=== QUESTIONS ===
(a) Translate this sentence from the passage on industry R&D and market value below into Spanish: "In their survey work (Hall et al., 2010), they observed that private returns to R&D are strongly positive and higher than those for ordinary capital."
(b) Extend the passage on industry R&D and market value below, picking up right after its final sentence.

Industry R&D and market value: Bronwyn H. Hall conducted several interesting studies to understand market value and patenting output (Hall, 1999; Hall et al., 2005; Hall and Oriani, 2006; Hall et al., 2007, 2010). They showed that market value of the manufacturing corporations are strongly related to their knowledge assets and patenting activities beautifully capture this information (Hall, 1999). In their later work (Hall et al., 2005), they studied patent and citations between 1963–1995 and claimed that extra citation per patent boosts market value by 3%. They showed that for European corporations also, a firm’s Tobin’s , defined as the ratio of market value to the replacement value of firm’s physical assets, is positively and significantly associated with R&D and patent stocks (Hall et al., 2007). In their survey work (Hall et al., 2010), they observed that private returns to R&D are strongly positive and higher than those for ordinary capital. Otto et al. (Toivanen et al., 2002) studied relationship between innovation and the market value of UK firms in a seven year period (1989–1995). Hsu et al. (Hsu et al., 2014) showed that industries that are more dependent on external finance and that are more high-tech intensive exhibit a disproportionately higher innovation level in countries with better developed equity markets.

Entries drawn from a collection
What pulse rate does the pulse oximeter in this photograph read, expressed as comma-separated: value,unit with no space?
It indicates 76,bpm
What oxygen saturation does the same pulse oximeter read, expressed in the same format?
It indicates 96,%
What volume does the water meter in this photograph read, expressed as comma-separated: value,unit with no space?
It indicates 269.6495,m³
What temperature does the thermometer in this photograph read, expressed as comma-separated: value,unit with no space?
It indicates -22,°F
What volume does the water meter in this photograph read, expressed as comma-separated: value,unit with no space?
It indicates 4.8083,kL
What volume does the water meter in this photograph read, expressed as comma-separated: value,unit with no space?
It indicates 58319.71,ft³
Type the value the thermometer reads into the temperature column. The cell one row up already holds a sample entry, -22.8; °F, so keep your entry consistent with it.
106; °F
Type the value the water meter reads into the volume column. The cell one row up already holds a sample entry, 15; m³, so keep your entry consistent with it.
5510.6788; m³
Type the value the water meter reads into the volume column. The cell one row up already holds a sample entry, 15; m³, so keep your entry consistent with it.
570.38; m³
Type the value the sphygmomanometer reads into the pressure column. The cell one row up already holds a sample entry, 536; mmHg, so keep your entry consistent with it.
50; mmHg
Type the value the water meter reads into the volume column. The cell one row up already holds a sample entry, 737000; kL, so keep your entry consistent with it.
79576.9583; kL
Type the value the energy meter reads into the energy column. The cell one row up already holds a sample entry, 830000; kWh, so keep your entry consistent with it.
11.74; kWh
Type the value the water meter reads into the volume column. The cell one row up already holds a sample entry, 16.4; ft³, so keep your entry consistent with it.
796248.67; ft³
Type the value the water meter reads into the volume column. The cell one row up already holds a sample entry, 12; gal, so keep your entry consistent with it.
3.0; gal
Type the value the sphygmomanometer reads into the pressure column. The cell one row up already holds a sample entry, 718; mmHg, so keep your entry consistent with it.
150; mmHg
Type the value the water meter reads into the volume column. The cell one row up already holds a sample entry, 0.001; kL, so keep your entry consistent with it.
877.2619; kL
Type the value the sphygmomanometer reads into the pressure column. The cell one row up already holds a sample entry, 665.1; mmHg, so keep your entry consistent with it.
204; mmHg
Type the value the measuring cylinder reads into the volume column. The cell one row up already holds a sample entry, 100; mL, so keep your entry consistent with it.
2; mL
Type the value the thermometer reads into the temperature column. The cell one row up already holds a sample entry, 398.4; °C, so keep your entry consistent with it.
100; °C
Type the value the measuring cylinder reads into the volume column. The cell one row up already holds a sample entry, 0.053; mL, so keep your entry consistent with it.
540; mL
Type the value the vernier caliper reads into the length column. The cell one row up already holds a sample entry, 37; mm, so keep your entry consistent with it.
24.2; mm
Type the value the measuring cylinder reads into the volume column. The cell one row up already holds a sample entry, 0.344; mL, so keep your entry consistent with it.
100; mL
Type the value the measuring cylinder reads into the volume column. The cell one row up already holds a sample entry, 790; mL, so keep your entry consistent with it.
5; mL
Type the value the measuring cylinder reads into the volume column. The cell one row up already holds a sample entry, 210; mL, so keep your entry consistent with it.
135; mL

=== ANSWERS PER TASK ===
(a) En su trabajo de revisión (Hall et al., 2010), observaron que los rendimientos privados de la I+D son fuertemente positivos y superiores a los del capital ordinario.

(b)
Relating revenue and patenting activities: Not much is known about the correlation between Fortune 500 ranks and patenting activities. Wang et al. (Xianwen et al., 2010) combined social network analysis with the patent co-citation network of Fortune 500 companies to evaluate technology level of an enterprise and also identified their core technical competitive power. In their later work (Wang et al., 2011), they identified several technology groups based on the co-citation networks. They also studied relationship between leading companies and technology groups. Zhu et al. (Zhu, 2000) proposed several diverse measures for characterizing the financial performance of the Fortune 500 companies. Strikingly, they found that only about 3% companies were operating on the best-practice frontier.
Unlike most of the previous studies, this paper is different in three aspects – (i) we present a correlation study between temporal ranks (instead of crude revenue values) of companies with patenting outputs, (ii) we meticulously overcome the bias of experience/age by introducing three temporal buckets, and (iii) as opposed to previous works, we present empirical evidences that inter-company in-citations correlate well with rise/fall in ranks.
We compile two datasets for the current study.
Patent dataset: We construct a structured patent dataset by crawling full text articles indexed in Reed Technology Index (ree, 2018). The compiled patent dataset consists of patent metadata, such as the unique patent identifier (assigned after the patent granting process), the application year, the grant year, the patent title, the applicants’ name, the company name, etc., along with patent bibliography, such as the patent citations, the non-patent citations including scientific citations, urls, blogs, white papers, etc. Table 1 presents the detailed description of the compiled dataset. The processed dataset is available at: https://github.com/mayank4490/Innovation-and-revenue.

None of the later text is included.